Start of SUPPLIED ENTRIES

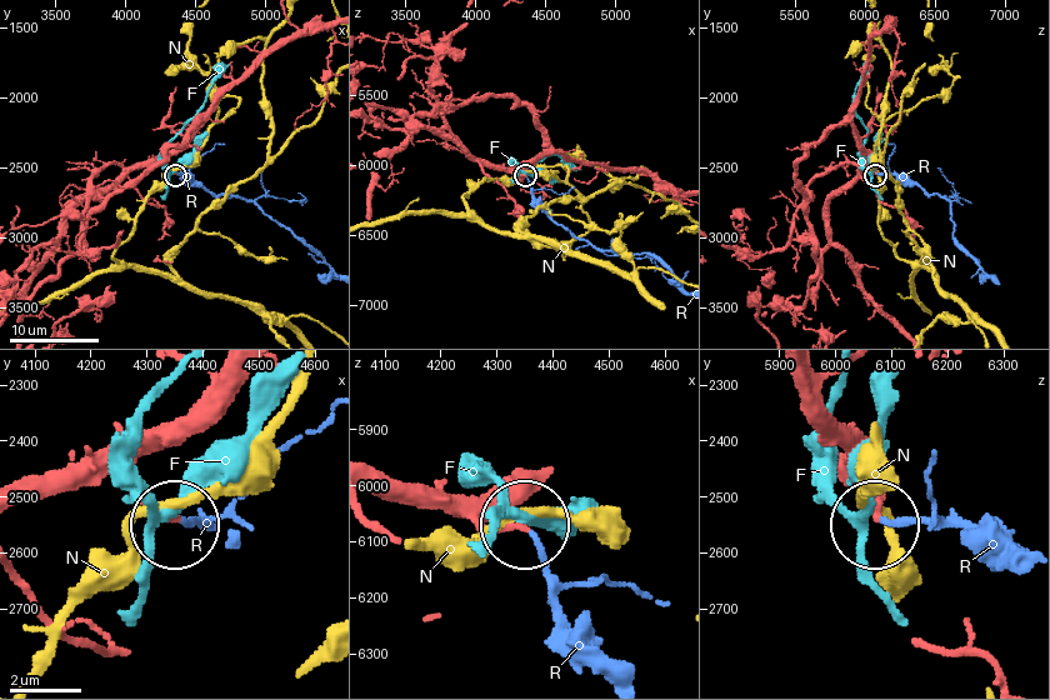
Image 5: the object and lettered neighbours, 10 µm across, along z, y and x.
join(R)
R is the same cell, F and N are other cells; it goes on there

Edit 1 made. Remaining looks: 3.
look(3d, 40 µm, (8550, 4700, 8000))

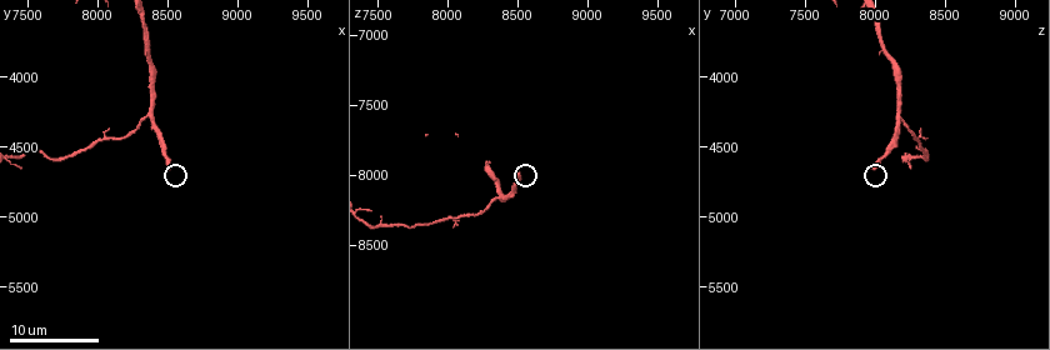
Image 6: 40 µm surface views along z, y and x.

End of SUPPLIED ENTRIES
Start of SUPPLIED ENTRIES

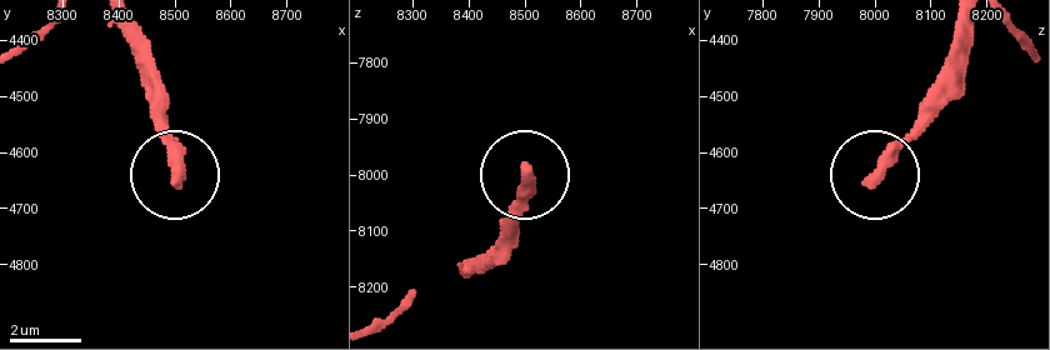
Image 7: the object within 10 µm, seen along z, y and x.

End of SUPPLIED ENTRIES
Start of SUPPLIED ENTRIES

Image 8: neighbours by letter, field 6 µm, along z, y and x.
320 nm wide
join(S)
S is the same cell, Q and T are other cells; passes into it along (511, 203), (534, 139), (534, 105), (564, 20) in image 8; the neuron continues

End of SUPPLIED ENTRIES

→ **REQUIRED WORK**: Write out word for word the lines above that run from the one with "Image 5: the" to the one with "Image 6: 40". Include both end lines; exclude the images.

→ **RESPONSE BELOW**:
Image 5: the object and lettered neighbours, 10 µm across, along z, y and x.
join(R)
R is the same cell, F and N are other cells; it goes on there

Edit 1 made. Remaining looks: 3.
look(3d, 40 µm, (8550, 4700, 8000))

Image 6: 40 µm surface views along z, y and x.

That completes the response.